## Excerpted passage:
__________

Good luck to you too Possum.  I saw one small four point over the opener, but he needs to grow.  Not giving up. It's still early.


----------



## bowbuck

I finally found the first scrapes and rubs of the year in Habersham. I killed a couple does early in bowseason but had not had any luck finding a buck. During that cooler weather over the opening weekend a buck had made several scrapes in an area they traditionally scrape in between thickets. Hopefully this weekend he will show up and I can get a look at him.


----------



## tree cutter 08

Nothing much so far but bear sign. I killed a bear last week in North end of the county. More bear sign than I can remember. Haven't been seeing many deer in the woods or on the roads. Alot of food in the woods right now


----------



## cumberland

With all the white oak acorns in mountains this year, bucks will be moving everywhere Dec. 7th.


----------



## mountainraider68

Finding a few fresh scrapes in this cool snap we had. But I still think it will be 2 and half wks or so before we really see bucks up and active searching.


----------



## tree cutter 08

Slow? Been off since 14th and hunted every day, habersham and surrounding counties on nf land. Shot a 6 Monday chasing doe. Ain't seen first decent deer hunting or on the way to the woods before daylight. Not been finding sign like normal either.


----------



## goshenmountainman

Same with me Kyle, not alot of buck sign at all. Two buck sightings while hunting since I got the eight back in bow season. Seen about 9 bears this year and let them walk, to far from the truck. Got a real big one on camera but not during daylight, I hope to see him in the next week.. Maybe!!


----------



## tree cutter 08

Good luck with him. Only thing I can figure is they moving alot at night. Hard to tell how old tracks are since no rain. I wander if the drought has them slowed down some. A lot of branches are dry and places that usually have sign don't this year and guess because of it. I have seen far more bear and sign this year. And like you say, to far to get out.


----------



## cumberland

I have seen some pretty nice 2 year old bucks in mountains last 2 days but mature bucks are still moving at night. Just starting to make good scrapes in White County.


----------



## BrokenPaddle

Found some good scrapes but can't get then to come out during the day.


----------



## mallardsx2

Anyone hearing any turkeys?


----------



## Unicoidawg

Not Habersham per se, but I have heard a couple in neighboring counties in the past few days.


----------



## mallardsx2

Its been very quiet around the house. I was starting to wonder if the population took a hit or whats happened.


----------

__________

## Dataset content:
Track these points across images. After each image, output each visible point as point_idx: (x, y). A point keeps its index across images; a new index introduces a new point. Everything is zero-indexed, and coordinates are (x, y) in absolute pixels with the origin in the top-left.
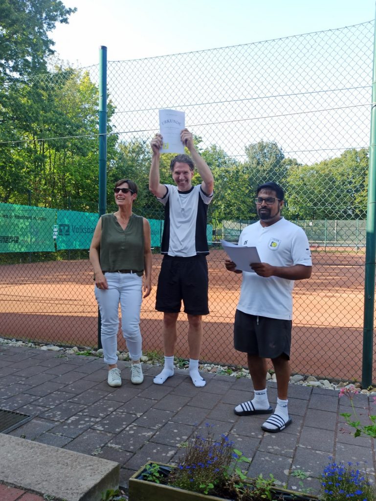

__________

## Aim of the task:
Update the hunting forum thread, starting at the words containing "Slow? Been off" and stopping after "next week.. Maybe!!", with "bow season" changed to "archery season".

## Answer section:
Slow? Been off since 14th and hunted every day, habersham and surrounding counties on nf land. Shot a 6 Monday chasing doe. Ain't seen first decent deer hunting or on the way to the woods before daylight. Not been finding sign like normal either.


----------



## goshenmountainman

Same with me Kyle, not alot of buck sign at all. Two buck sightings while hunting since I got the eight back in archery season. Seen about 9 bears this year and let them walk, to far from the truck. Got a real big one on camera but not during daylight, I hope to see him in the next week.. Maybe!!